USERRA does not require an employee to give the employer notice before applying for service.  I get questions about this scenario frequently.  I generally advise the RC member not to tell the employer that he or she has applied to go on active duty, at least until it is reasonably certain that he or she will in fact be going on active duty.  Don’t get your employer all spun up, only to learn that your service does not want you to go on active duty at this time. 

My principal concern with the TAG’s written memorandum in this situation is with the “optics”—to use “Inside the Beltway” lingo.  The appearance is terrible.  USERRA’s very first section expresses the “sense of Congress that the Federal Government should be a model employer in carrying out the provisions of this chapter.”  38 U.S.C. 4301(b).  As a civilian employer, the National Guard must strive to be a model among models.

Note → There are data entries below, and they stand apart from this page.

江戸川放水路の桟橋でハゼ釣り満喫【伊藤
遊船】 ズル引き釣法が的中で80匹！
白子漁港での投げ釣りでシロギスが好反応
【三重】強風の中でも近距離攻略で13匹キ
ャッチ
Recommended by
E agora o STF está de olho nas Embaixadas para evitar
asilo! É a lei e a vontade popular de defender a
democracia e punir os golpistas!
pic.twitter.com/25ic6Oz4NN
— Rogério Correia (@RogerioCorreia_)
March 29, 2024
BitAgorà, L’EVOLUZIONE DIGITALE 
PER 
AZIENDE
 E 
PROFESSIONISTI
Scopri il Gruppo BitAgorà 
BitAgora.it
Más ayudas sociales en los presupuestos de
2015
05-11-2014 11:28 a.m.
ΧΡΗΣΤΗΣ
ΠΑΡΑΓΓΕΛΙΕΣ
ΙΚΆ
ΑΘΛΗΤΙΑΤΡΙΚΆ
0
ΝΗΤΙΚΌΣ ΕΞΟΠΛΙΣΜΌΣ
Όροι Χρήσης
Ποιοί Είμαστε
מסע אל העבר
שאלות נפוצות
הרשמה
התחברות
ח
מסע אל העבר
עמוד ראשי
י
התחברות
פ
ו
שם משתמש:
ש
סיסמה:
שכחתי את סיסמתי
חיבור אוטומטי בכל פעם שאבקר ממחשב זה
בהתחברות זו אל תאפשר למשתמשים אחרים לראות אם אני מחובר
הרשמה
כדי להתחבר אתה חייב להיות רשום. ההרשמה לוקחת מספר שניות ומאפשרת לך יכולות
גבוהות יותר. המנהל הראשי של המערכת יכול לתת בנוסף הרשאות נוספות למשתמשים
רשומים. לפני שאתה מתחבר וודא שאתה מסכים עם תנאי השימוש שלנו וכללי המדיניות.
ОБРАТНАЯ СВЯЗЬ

By this memorandum, the TAG has created the appearance that he considers himself above USERRA, with respect to his relationship with his own civilian employees, the technicians.  This appearance must necessarily undermine the TAG’s moral standing to advocate for his Soldiers and Airmen, with respect to their civilian employers.  “Do as I say and not as I do” has always been a losing argument.

“Any why beholdest thou the mote that is in thy brother’s eye, but considerest not the beam that is in thine own eye.”  Matthew 7:7 (King James Bible).

I call upon the TAG of the state in question to amend the subject memorandum by deleting the offending sentence.  I call upon all the TAGs to review their policies and practices, with respect to National Guard technicians volunteering for active duty.



[1] We are withholding the identity of the state in question, at least for now.  We are hopeful that The Adjutant General (TAG) of the state will amend the written policy to bring it into compliance with federal law (USERRA).  I frequently receive complaints from National Guard technicians, to the effect that the National Guard, as their civilian employer, is flouting USERRA.